▸ Activity
If a line in the material below has the string "arrow", copy it out.

== Material provided

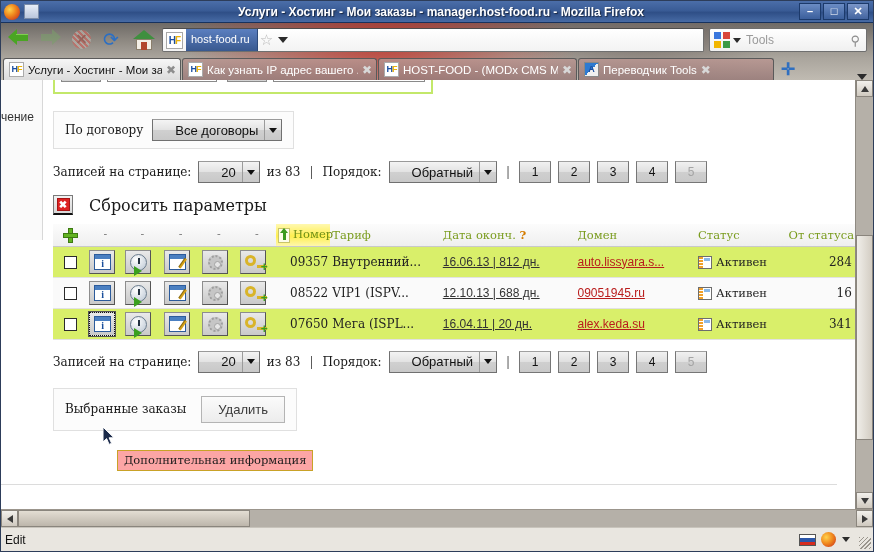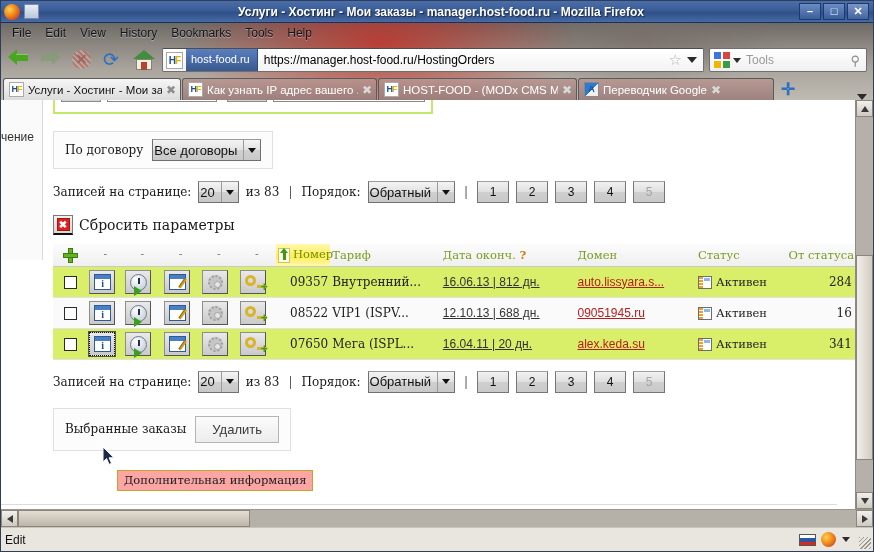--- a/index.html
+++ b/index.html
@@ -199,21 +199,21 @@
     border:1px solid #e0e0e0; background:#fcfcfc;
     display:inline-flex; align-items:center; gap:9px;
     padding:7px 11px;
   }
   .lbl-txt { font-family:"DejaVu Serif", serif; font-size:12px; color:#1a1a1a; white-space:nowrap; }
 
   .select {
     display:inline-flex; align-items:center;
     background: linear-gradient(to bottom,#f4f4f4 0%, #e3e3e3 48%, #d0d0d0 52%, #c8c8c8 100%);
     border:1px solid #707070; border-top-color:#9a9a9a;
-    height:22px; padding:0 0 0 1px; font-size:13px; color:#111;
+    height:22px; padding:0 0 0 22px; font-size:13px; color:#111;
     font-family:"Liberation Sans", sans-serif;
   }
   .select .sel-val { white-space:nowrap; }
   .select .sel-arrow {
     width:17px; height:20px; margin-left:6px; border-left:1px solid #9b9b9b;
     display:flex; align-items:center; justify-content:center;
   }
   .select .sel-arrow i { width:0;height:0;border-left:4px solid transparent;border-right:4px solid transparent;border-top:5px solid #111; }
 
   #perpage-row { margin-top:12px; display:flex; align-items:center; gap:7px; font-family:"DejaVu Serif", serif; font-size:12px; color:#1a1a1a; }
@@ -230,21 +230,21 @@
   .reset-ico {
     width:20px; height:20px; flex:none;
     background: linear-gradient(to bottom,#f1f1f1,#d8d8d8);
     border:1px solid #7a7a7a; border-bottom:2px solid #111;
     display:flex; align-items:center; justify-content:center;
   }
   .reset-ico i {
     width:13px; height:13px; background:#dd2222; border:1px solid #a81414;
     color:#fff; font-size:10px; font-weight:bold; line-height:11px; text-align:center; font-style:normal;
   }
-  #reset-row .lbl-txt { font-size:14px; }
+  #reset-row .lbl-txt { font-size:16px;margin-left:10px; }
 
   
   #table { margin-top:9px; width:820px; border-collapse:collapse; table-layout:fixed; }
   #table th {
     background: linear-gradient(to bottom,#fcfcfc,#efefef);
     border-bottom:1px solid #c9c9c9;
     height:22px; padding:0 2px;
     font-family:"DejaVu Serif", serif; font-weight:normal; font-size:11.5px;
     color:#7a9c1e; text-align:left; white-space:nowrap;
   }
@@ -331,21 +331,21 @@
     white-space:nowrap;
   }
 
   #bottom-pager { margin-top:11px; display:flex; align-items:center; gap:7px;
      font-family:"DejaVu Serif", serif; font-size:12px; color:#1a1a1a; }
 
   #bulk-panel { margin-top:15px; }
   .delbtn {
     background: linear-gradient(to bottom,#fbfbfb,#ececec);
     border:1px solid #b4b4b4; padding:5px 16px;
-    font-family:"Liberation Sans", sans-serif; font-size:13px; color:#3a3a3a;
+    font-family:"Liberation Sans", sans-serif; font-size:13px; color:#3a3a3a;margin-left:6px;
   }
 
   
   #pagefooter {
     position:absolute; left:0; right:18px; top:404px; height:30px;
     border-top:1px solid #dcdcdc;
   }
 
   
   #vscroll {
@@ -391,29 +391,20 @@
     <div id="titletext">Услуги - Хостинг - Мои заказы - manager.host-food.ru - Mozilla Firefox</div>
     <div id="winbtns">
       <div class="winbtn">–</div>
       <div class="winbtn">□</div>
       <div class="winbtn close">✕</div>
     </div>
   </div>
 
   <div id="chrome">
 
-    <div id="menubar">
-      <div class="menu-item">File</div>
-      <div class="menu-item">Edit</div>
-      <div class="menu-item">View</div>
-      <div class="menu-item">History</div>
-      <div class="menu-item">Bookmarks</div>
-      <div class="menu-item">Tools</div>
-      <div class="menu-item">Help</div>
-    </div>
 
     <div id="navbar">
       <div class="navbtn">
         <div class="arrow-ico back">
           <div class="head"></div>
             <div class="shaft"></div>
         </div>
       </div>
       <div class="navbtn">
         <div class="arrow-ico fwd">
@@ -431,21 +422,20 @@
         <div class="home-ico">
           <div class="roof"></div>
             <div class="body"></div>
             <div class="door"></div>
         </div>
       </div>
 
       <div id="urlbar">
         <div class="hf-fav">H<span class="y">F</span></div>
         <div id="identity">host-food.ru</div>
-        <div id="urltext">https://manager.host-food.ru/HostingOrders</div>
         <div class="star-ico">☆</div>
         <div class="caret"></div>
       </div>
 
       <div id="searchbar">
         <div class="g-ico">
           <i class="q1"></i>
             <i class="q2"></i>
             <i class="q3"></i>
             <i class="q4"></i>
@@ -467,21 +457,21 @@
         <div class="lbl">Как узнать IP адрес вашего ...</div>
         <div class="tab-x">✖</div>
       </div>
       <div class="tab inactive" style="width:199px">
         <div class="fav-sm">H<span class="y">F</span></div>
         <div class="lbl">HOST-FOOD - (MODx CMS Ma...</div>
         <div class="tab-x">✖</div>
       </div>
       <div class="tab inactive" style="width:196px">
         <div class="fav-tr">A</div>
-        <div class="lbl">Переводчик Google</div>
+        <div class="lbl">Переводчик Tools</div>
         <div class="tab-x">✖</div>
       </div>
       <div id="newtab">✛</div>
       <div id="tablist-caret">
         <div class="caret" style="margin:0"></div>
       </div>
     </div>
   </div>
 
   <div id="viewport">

====
== Material provided

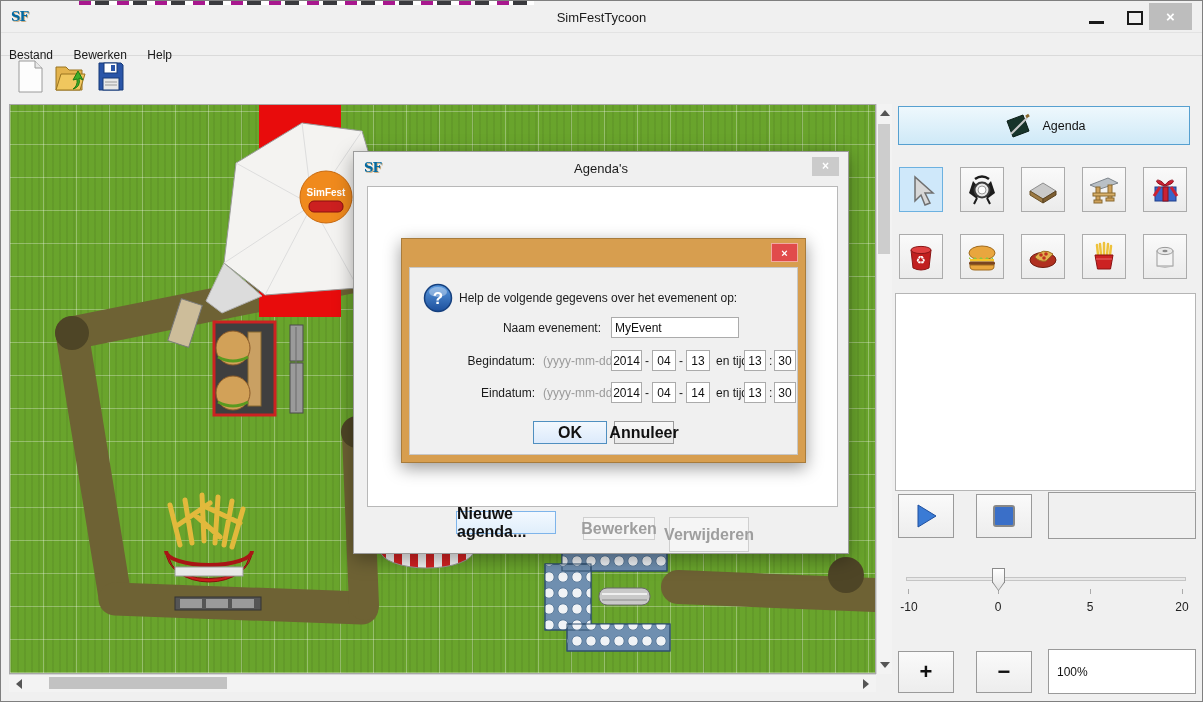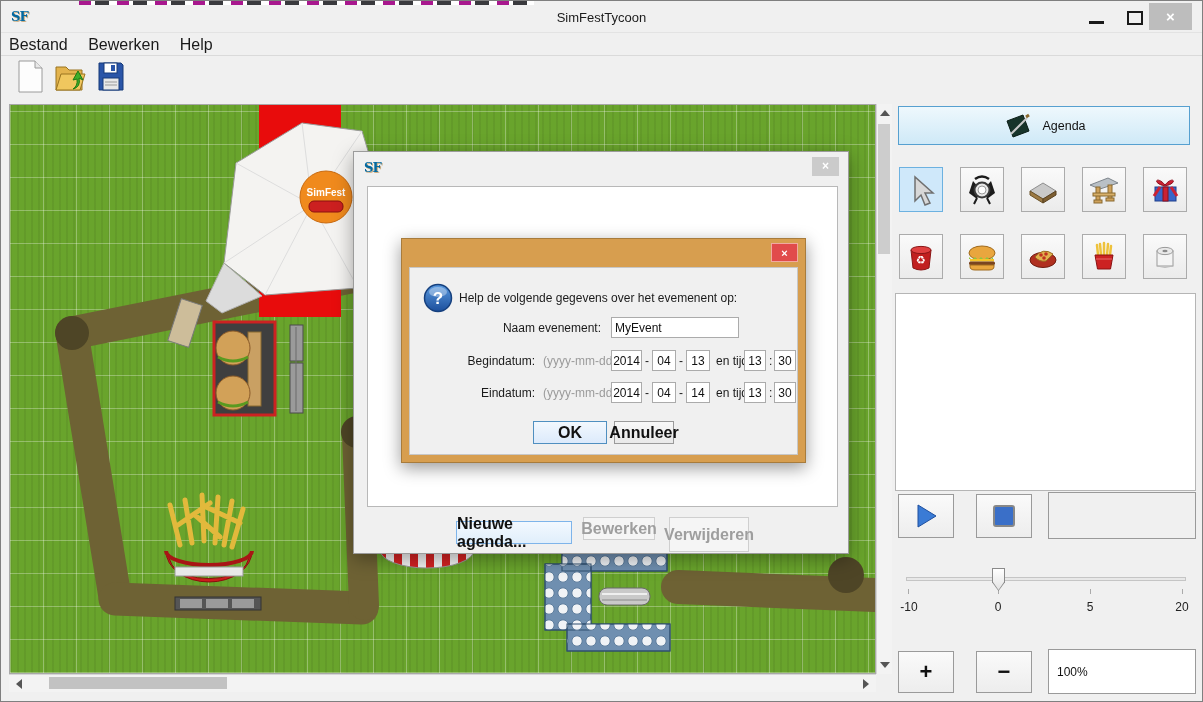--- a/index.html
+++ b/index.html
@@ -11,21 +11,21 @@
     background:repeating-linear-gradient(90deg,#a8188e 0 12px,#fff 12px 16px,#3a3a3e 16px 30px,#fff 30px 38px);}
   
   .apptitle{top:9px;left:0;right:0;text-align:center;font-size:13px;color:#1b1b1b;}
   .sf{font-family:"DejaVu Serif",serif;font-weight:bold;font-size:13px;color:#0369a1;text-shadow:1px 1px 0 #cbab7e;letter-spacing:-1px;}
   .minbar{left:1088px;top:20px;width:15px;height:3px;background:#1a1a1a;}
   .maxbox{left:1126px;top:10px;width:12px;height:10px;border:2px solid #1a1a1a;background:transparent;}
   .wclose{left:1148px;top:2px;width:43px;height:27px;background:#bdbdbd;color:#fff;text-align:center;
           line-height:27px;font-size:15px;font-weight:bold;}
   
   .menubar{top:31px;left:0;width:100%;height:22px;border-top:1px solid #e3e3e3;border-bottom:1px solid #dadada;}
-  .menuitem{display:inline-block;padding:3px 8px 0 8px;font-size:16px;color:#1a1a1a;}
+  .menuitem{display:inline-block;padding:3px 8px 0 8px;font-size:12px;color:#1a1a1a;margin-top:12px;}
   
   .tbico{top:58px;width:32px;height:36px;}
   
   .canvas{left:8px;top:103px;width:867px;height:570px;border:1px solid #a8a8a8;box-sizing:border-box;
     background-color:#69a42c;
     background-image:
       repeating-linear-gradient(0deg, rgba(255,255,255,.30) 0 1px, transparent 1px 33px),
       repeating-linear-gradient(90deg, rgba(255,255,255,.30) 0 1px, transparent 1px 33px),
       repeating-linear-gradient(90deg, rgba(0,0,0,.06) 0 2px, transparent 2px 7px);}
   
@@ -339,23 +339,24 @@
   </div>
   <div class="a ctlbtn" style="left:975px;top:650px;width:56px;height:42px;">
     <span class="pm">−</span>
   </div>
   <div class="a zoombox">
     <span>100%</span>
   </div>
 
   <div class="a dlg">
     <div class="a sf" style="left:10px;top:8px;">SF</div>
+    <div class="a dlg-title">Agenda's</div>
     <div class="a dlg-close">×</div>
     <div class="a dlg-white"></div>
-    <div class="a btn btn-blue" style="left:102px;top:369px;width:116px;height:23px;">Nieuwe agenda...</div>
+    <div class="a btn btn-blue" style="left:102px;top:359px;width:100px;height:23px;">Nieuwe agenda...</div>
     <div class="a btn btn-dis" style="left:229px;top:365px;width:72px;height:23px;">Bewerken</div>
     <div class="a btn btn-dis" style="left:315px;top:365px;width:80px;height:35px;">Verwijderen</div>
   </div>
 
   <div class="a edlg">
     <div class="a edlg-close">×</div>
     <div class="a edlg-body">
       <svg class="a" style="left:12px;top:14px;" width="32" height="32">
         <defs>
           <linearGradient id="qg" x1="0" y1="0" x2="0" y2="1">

====

▸ Solution
   .select .sel-arrow {
   .select .sel-arrow i { width:0;height:0;border-left:4px solid transparent;border-right:4px solid transparent;border-top:5px solid #111; }
         <div class="arrow-ico back">
         <div class="arrow-ico fwd">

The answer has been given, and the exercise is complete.